Charles Causley and James Turner, my Cornish poets, took different views on their county. Charles, born and bred in it, was earthy; James romantic. His uncle had been a country rector there; so we drove to his parish through deep lanes to a wonderfully unkempt churchyard where the tombs tottered about this way and that, their engraved slate messages not at all reassuring for the living.

And there he was, twice buried, once in clay, once in blackberries - James's uncle. We spent hours making him visible. Cathy, James's wife, picked wild flowers, discovered a jam jar, filled it from a little stream, and there he was, recalled if not actually remembered.

But no Riviera ride from East Anglia to the west on a day like this. The garden chairs are drying out, the birds are calling, and the white cat has taken up her hot morning position on the tumbling wall, held upright by ivy. A novel, too, has been left out all night, and I ask its forgiveness. I bought it for 20p in Wissington church porch, after having shown a guest the faint wall-paintings, loving the way in which history can be so apologetic.

Lots of blackberry blossoms everywhere. And shortly my friend Anthony Atkins will lie there. We began our writer-artist careers together: he the principal of the local art-school, I on the Suffolk coast.

There was a school for church-painters in Colchester in the 13th century, so that people could take the Gospel off the wall, so to speak. The peasant congregations, standing on rushes, would look up, and there was their priest, and St Francis, and the disciples in a rocky ship, and Jesu, joy of man's desiring, all picked out on plaster, vivid then, but faint these days.

Where are we? St Bartholomew. Already -August going, going, gone! Not quite. Summer hangs on in these parts often until November. But bullaces are shaping in the hedges, and the harvest oblongs rock by on trailers. Corn stubble needs stout shoes and a keen eye. It is so revealing - treasures can come to light; aftermath flowers and flints; once, an arrow-head.

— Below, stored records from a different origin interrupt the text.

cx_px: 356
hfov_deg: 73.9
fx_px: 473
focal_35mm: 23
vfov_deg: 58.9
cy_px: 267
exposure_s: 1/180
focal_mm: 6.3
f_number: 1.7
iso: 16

You can see all the way to wherever, and even the practice bells sound louder, although there is no one about and a lonely countryside. Fewer walkers, too, these days. But the pubs are busy, and a lot of eating is done. Although the truth is that I now know little about what is happening, and what I do know is out of date. What would Thomas Hardy or John Clare have made of them - our fields?

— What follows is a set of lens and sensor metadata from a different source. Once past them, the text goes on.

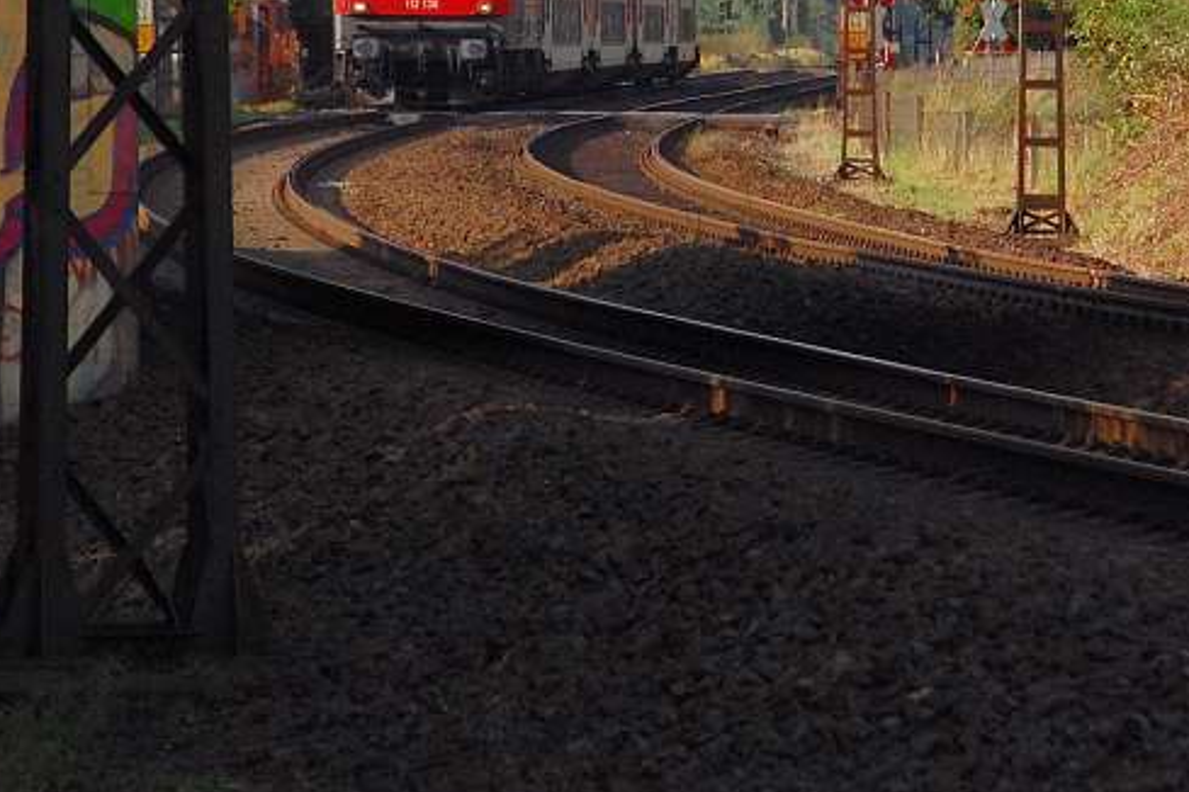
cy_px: 26
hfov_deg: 4.9
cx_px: 778
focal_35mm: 424
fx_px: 14004
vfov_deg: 3.2
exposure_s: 1/1000
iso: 800
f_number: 8
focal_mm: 135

But I think they would have liked our churches with still their old language. It is the Song of Songs. They say that the translators had two minds about putting it into the Bible, this passionate Hebrew love poem that we were asked to read as something quite else.

I put "For, lo, the winter is past, the rain is over and gone; the flowers appear on the earth; the time of the singing of birds is come" on my friend John Nash's tombstone, he having been a great naturalist and having looked down on plants from his small height, besides gazing his way through landscape, as much in Cornwall as in the Stour Valley.